14 GW’A ULAŞAN KURULU GÜCÜMÜZLE AVRUPA’DA 6’NCI, DÜNYADA 12’NCİYİZ
Dünya güç sistemlerinin esaslı bir dönüşümden geçtiğini, rüzgar ve güneşte rekabetin arttığını, teknolojinin süratle geliştiğini söz eden TÜREB Yönetim Kurulu Lideri İbrahim Erden ise “Ülke olarak kısa sayılabilecek bir vakitte, kömür, hidro, doğal gaz ekseninden rüzgar, güneş, depolama eksenine hakikat güçlü bir geçiş yaşadık. Artçı şoklarıyla bir arada de geçişi yaşamaya devam ediyoruz. Lakin, bu geçişin akıllı, maliyet aktif ve teknoloji odaklı yürütülmesi kesinlikle yüksek stratejik değerdedir. Bugün 14 GW’a ulaşmış kurulu gücümüzle Avrupa’da 6’ncı, dünyada 12’nciyiz. Yatırım ve müsaade süreçleri devam eden çok güçlü bir portföyümüz var: 18,5 GW depolamalı proje, 2 GW’ın üzerinde devam eden YEKA, 600 MW lisanssız kapasitemiz mevcut. Bu tablo, rüzgarda büyürken güçte dışa bağımlılığımızı da azalttığımızı ve daha da azaltacağımızı gösteriyor. Bu potansiyel ilerlemeyi sağlayacak temel, Ulusal Güç Strateji Evrakı ve geçtiğimiz yıl Bakanımız tarafından açıklanan 2035 Yenilenebilir Güç Vizyonudur. Bu vizyonla 2035 yılında 120 GW yenilenebilir güç amacı ve bunu sağlamak üzere yapılacak büyük altyapı yatırım planları ortaya konmuştur. Bu vizyon doğrultusunda devam edecek ilerlemenin önünü açacak en kritik adım ise büyük bir uğraşla tamamlanan ‘Süper İzin’ düzenlemesidir. Yaklaşık 1,5 yıllık titiz bir hazırlık sürecinin akabinde maddeleşen bu düzenleme ile rüzgar yatırımlarında 48-60 ay sürebilen önlisans ve müsaade süreçlerini 24 ayın altına indirme imkanına kavuştuk” diye konuştu.

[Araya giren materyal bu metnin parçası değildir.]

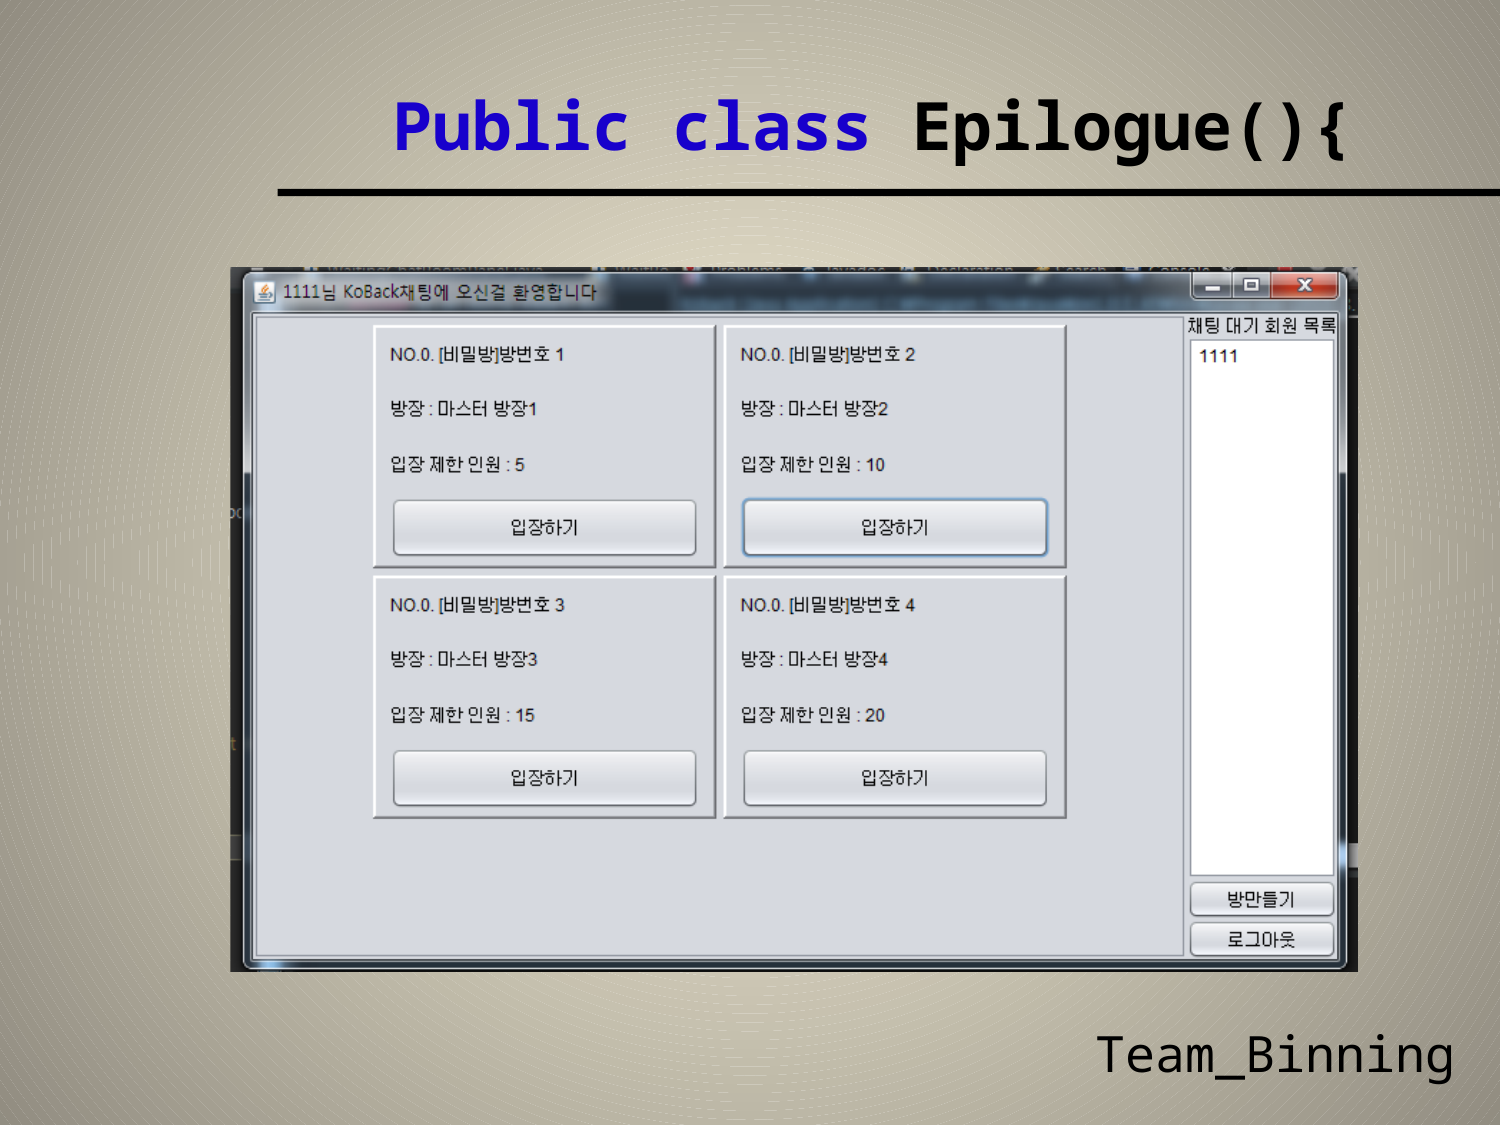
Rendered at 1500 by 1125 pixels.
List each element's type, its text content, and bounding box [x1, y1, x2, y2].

text_box Team_Binning [1080, 1015, 1471, 1090]
text_box Public class Epilogue(){ [377, 76, 1388, 172]
picture [229, 266, 1359, 972]
text_box [275, 187, 1500, 198]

YEREL KONUTLARDA GÜÇ TAHLİLLERİ SEÇENEK DEĞİL ZORUNLULUK
WindEurope CEO’su Giles Dickson: “2013 yılından bu yana Türkiye’nin güç kapasitesini artırma maksatlarını yakından takip eden biri olarak, önümüzdeki yıllarda bilhassa 2030 ve 2035 maksatlarının ne kadar kritik olduğunu çok net görüyorum. Rüzgar gücü kapasitemizin bu yıllarda önemli manada artacağına inanıyorum ve bu dönüşümde yerli üretim ve teknolojinin rolü de hayli kıymetli. Lokal konutlarda kaliteli ve sürdürülebilir güç tahlilleri geliştirmek artık bir seçenek değil, bir mecburilik haline geldi. Elektrikli araçlara geçiş süreci ve endüstriyel elektrifikasyonun kıymeti her geçen gün daha da artıyor. Bu alanda yapılacak her yatırım, yalnızca çevresel değil, ekonomik açıdan da büyük çıkarlar getirecek. Avrupa Birliği’nin güç siyasetlerini ve regülasyonlarını da yakından takip ediyorum. Avrupa’nın güç sistemini elektrifikasyon üzerinden yine şekillendirmesi, bize de örnek teşkil ediyor. Öte yandan, Avrupa’daki büyük uçak üreticilerinin Çinli tedarikçilerle olan bağları, data güvenliği ve siber dayanıklılık hususlarını da gündeme getiriyor. Bu sorunlar, yalnızca Avrupa’yı değil, bizim üzere global pazarlarda yer almak isteyen ülkeleri de direkt etkiliyor. İstanbul’da düzenlenen WindEurope aktifliğinin başarısı, beni hayli umutlandırdı. Bu çeşit memleketler arası platformlarda Türkiye’nin faal bir halde yer alması gerektiğine yürekten inanıyorum. Avrupa güç kesiminde Türkiye’nin rolünü daha da güçlendirmemiz koşul. Zira bu yalnızca bugünü değil, geleceği de şekillendirecek bir adım” tabirlerini kullandı.